Car, pour commencer, il faut un roi. Or, pour le « bon roi » Louis XVI, le peuple ce n’est rien. Il se voit prisonnier chez lui. Par l’intermédiaire de sa femme, « l’homme fort » de la royauté et « l’Autrichienne » de la rumeur populaire !, il supplie ses semblables, les monarques européens, de le sauver. (Que serait-il survenu s’ils avaient obtempéré ? Un massacre sans commune mesure avec la Terreur ?, me suis-je demandé.) Pour gagner du temps, il ment comme il respire.
Le changement supposait aussi que le peuple serait guidé par la raison. Or, c’est la parole qui l’enflamme. La révolution sera le triomphe d’orateurs comme Danton et Mirabeau. Ils sont exceptionnellement brillants certes, mais corrompus jusqu’à la moelle. D’ailleurs, partout la réalité fait mordre la poussière à la raison. Ainsi, la révolution récupère les dettes royales. Pour les effacer, on prend la décision, fort sensée, de vendre les biens ecclésiastiques. Plus exactement, on les hypothèque en échange « d’assignats ». Alors que rien ne semblait l’annoncer, cela va déboucher, par un enchaînement d’événements insignifiants, sur une guerre de religion. Et sur une inflation galopante. Car il est impossible de résister à la tentation d’imprimer des assignats.
Autre grand moment d’intelligence collective : les révolutionnaires déclarent la guerre à l’Europe. Elle va forcer le roi à se démasquer, se disent-ils. Ils pensent la victoire facile. Mais ils oublient que leurs officiers sont nobles. Et que la menace d’une invasion va rendre furieux le peuple.
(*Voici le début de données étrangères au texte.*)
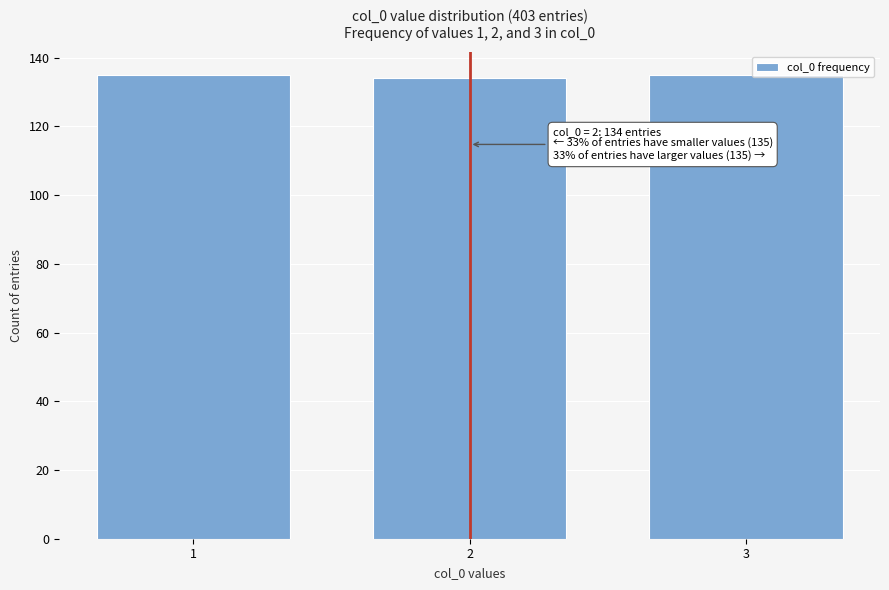

Reading right to left, what are all the values shown in this chart?

135	134	135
En fait, la révolution est surtout une surenchère dans la radicalité. C’est elle qui rend impossible de mettre un terme à la révolution. Peut-être parce que personne ne peut résister à la tentation de dépasser le tenant du pouvoir sur sa gauche, en direction du peuple. A Mirabeau, proche des nobles, succède Barnave, homme de la grande bourgeoisie, qui va jusqu’à défendre la cause esclavagiste. Car les propriétaires des Antilles menacent de se rallier à l’Angleterre, patrie des droits de l’homme. C’est ensuite Brissot et les Girondins. Et enfin Robespierre et la Terreur. Terreur qui n’est pas le fait du peuple, d’ailleurs. Mais d’une poignée d’excités.
WINOCK, Michel, La grande fracture 1790-1793, Tempus-Perrin, 2014.